═══ DATA ═══

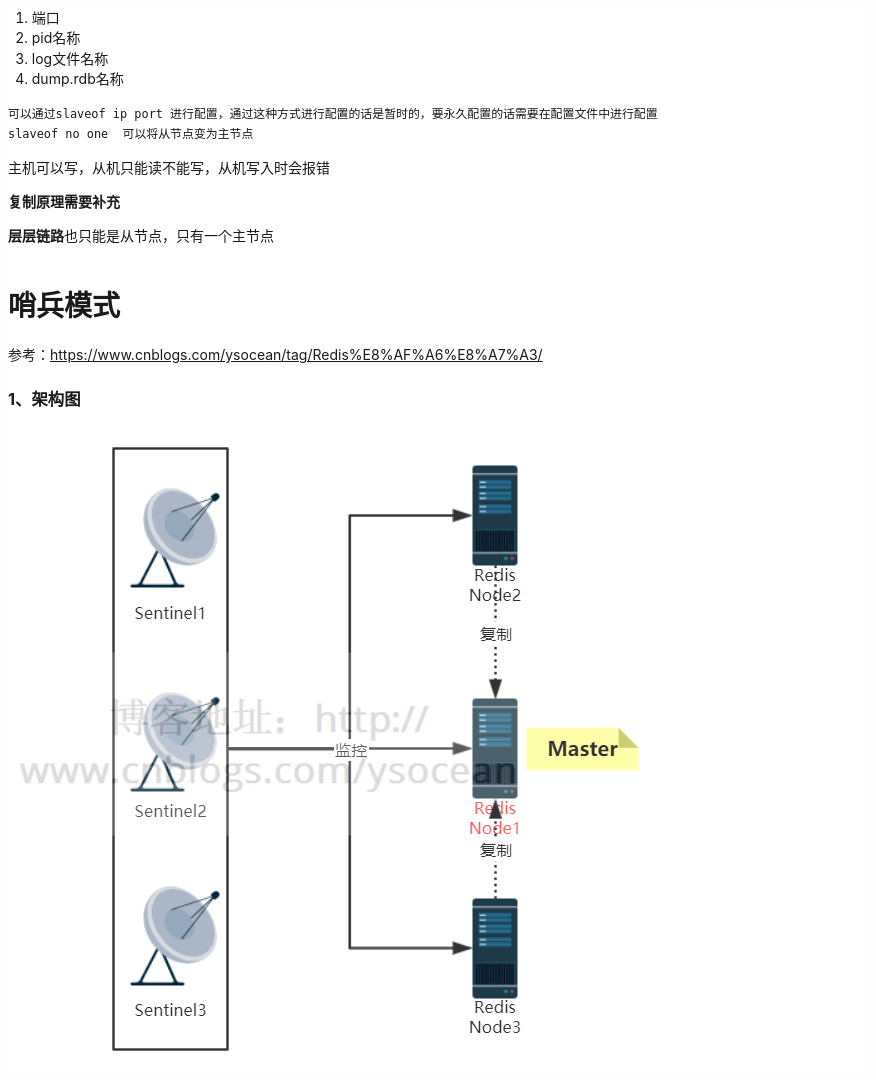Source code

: 1. 端口
2. pid名称
3. log文件名称
4. dump.rdb名称

```
可以通过slaveof ip port 进行配置，通过这种方式进行配置的话是暂时的，要永久配置的话需要在配置文件中进行配置
slaveof no one  可以将从节点变为主节点
```



主机可以写，从机只能读不能写，从机写入时会报错



**复制原理需要补充**





**层层链路**也只能是从节点，只有一个主节点





# 哨兵模式

参考：https://www.cnblogs.com/ysocean/tag/Redis%E8%AF%A6%E8%A7%A3/

### 1、架构图

![img](images\1120165-20200210163639369-1861604133.png)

═══

WHAT THIS TASK INVOLVES: Copy out every entry above verbatim. Leave each picture out.

WRITTEN RESPONSE:
Source code

: 1. 端口
2. pid名称
3. log文件名称
4. dump.rdb名称

```
可以通过slaveof ip port 进行配置，通过这种方式进行配置的话是暂时的，要永久配置的话需要在配置文件中进行配置
slaveof no one  可以将从节点变为主节点
```



主机可以写，从机只能读不能写，从机写入时会报错



**复制原理需要补充**





**层层链路**也只能是从节点，只有一个主节点





# 哨兵模式

参考：https://www.cnblogs.com/ysocean/tag/Redis%E8%AF%A6%E8%A7%A3/

### 1、架构图

![img](images\1120165-20200210163639369-1861604133.png)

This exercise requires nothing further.